_Raw data_:
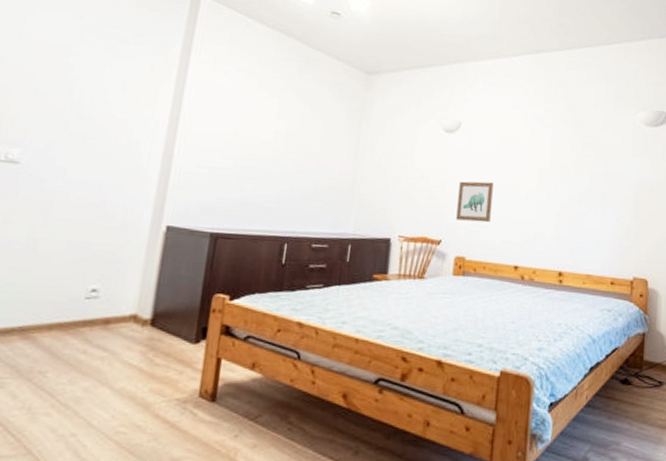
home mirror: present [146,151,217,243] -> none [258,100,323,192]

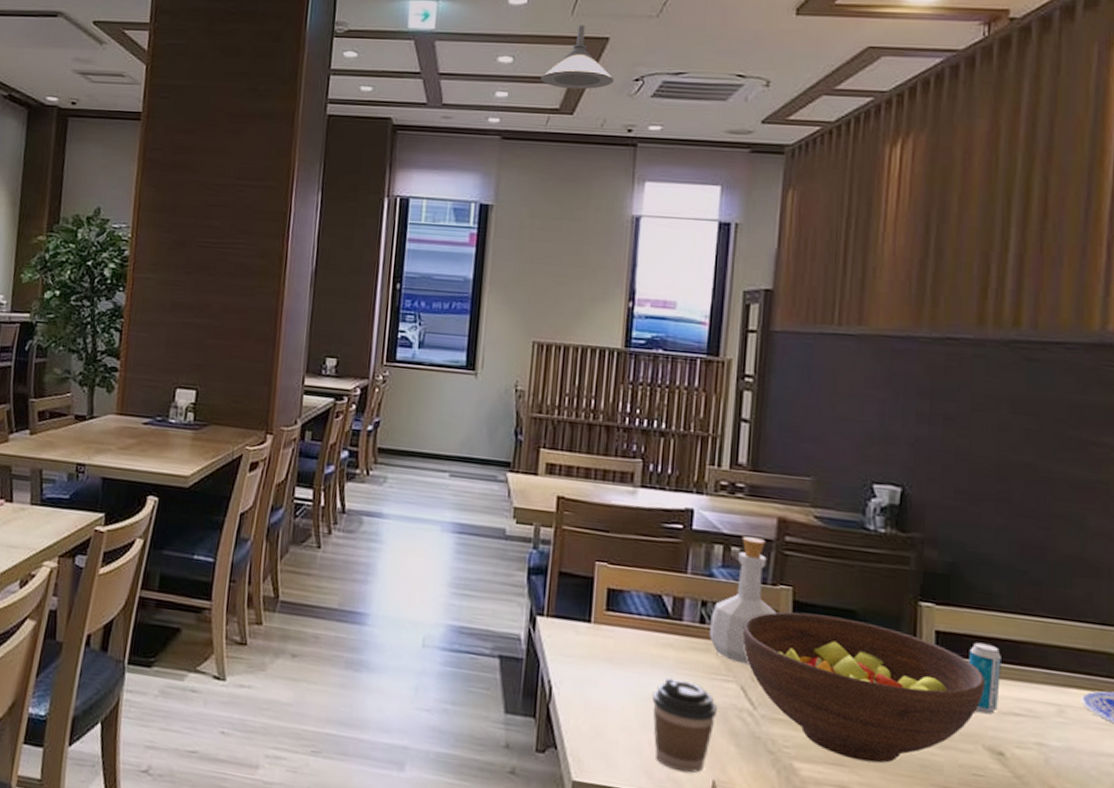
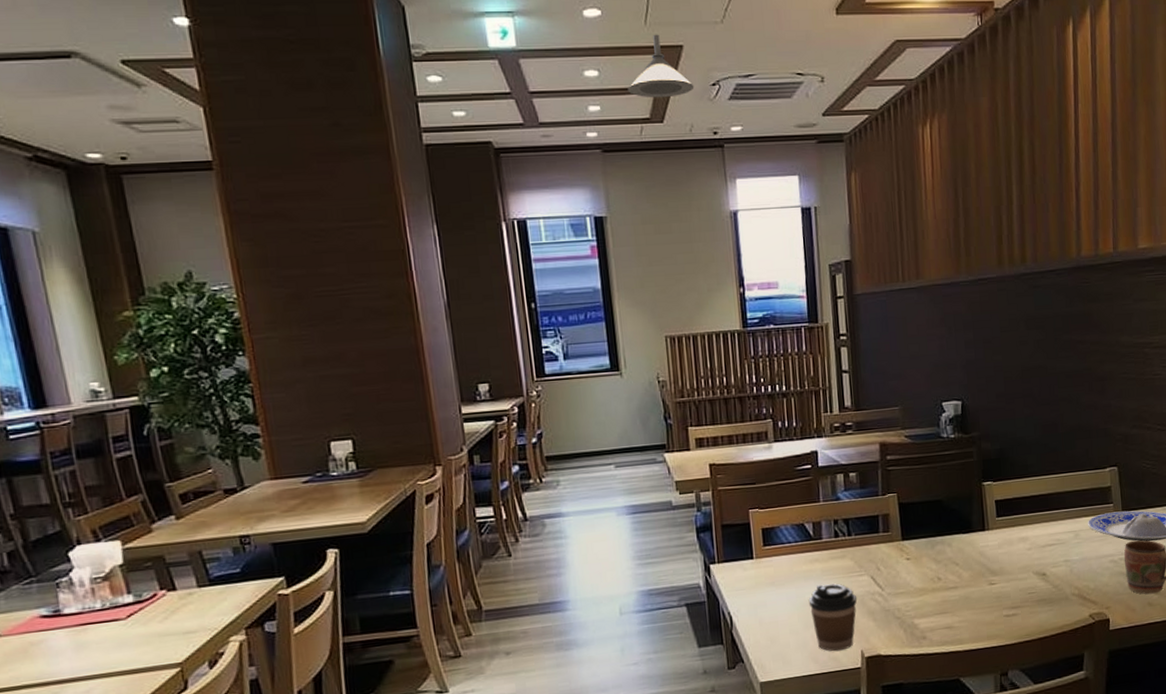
bottle: present [709,536,777,665] -> none [842,462,888,560]
fruit bowl: present [742,611,986,764] -> none [866,506,1030,607]
beverage can: present [969,642,1001,715] -> none [1018,501,1039,551]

_What to produce_:
Please reproduce the line containing "fruit bowl: present" and each line after it to the end of the listing, exactly, with nothing added or left out.

_Answer for this exercise_:
fruit bowl: present [742,611,986,764] -> none [866,506,1030,607]
beverage can: present [969,642,1001,715] -> none [1018,501,1039,551]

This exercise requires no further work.